TASK GOAL. Every line of the records below from the line with "- 在调用函数的时候，根据 if" up to and including the line with "### 8. Update #0" must be reproduced exactly, and no line outside that range.

MATERIAL FOR THE TASK.
^^^^
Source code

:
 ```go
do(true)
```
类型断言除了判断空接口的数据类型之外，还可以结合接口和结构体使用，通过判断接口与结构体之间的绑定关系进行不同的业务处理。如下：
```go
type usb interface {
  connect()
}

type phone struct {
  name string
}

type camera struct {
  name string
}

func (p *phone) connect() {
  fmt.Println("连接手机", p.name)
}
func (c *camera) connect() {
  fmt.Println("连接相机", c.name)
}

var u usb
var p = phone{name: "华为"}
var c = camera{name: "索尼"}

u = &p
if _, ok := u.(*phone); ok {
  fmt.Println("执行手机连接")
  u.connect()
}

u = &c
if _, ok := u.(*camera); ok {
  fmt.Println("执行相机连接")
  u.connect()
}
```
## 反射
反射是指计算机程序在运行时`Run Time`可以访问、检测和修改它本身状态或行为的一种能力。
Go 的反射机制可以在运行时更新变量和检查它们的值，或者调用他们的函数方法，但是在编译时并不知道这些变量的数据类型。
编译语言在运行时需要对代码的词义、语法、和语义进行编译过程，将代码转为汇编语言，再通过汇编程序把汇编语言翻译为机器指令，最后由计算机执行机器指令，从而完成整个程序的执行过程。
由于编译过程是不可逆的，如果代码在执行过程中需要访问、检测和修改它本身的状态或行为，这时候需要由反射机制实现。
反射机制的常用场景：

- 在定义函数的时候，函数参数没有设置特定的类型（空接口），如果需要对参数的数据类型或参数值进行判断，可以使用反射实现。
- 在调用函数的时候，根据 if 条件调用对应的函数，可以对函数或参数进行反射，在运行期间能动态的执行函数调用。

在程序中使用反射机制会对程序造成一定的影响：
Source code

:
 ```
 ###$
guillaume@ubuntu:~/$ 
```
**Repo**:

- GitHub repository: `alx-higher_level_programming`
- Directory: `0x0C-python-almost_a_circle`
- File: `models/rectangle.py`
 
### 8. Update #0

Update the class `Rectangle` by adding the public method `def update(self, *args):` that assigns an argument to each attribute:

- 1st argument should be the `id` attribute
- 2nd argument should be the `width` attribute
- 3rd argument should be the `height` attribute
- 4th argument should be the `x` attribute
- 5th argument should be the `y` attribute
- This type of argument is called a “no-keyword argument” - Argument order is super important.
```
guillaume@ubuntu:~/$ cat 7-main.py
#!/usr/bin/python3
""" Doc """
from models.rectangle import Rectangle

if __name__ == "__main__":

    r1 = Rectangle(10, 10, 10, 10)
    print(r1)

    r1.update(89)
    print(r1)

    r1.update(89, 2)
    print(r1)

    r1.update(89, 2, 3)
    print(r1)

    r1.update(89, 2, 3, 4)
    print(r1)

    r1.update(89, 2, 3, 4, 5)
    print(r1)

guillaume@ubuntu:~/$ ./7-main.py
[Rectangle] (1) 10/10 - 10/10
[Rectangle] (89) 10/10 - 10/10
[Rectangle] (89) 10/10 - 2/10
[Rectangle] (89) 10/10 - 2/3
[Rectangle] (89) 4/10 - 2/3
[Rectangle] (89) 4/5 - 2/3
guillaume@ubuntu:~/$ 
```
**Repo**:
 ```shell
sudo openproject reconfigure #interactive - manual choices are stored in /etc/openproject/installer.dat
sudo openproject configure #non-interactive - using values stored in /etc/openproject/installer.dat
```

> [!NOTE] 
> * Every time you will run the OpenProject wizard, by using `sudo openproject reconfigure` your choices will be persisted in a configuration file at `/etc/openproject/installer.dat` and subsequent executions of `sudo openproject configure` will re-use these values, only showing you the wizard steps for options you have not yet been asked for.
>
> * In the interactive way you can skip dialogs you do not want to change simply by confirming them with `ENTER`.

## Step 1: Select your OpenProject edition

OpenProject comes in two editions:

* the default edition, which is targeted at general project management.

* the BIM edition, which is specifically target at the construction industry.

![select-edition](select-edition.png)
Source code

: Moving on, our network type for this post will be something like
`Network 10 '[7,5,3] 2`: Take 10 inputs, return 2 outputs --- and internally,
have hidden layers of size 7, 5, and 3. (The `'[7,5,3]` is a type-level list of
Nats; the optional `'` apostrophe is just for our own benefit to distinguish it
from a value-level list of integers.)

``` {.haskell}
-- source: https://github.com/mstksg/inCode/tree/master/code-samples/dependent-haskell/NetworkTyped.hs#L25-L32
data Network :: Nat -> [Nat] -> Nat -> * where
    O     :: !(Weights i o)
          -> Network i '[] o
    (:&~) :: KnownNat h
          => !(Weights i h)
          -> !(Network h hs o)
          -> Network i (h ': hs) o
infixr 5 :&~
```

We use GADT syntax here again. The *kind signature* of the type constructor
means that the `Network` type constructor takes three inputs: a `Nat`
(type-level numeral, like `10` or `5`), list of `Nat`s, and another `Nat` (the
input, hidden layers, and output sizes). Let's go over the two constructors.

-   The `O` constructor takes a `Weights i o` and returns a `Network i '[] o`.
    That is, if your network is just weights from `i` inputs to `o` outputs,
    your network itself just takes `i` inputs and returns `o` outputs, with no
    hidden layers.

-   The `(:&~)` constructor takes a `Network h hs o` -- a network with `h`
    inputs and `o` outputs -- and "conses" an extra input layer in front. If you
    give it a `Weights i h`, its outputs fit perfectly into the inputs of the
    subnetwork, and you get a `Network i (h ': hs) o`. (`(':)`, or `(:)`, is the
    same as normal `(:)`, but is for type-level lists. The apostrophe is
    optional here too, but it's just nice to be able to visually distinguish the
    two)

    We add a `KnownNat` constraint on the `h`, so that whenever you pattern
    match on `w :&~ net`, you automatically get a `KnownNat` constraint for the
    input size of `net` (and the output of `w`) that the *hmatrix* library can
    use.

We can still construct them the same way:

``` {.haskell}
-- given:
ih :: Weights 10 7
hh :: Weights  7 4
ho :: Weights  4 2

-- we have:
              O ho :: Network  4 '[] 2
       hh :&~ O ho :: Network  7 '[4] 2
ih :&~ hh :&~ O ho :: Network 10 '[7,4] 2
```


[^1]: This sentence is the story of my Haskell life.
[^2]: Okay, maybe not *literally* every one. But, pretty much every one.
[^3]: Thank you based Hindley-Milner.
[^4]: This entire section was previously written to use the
^^^^
TASK RESULT.
- 在调用函数的时候，根据 if 条件调用对应的函数，可以对函数或参数进行反射，在运行期间能动态的执行函数调用。

在程序中使用反射机制会对程序造成一定的影响：
Source code

:
 ```
 ###$
guillaume@ubuntu:~/$ 
```
**Repo**:

- GitHub repository: `alx-higher_level_programming`
- Directory: `0x0C-python-almost_a_circle`
- File: `models/rectangle.py`
 
### 8. Update #0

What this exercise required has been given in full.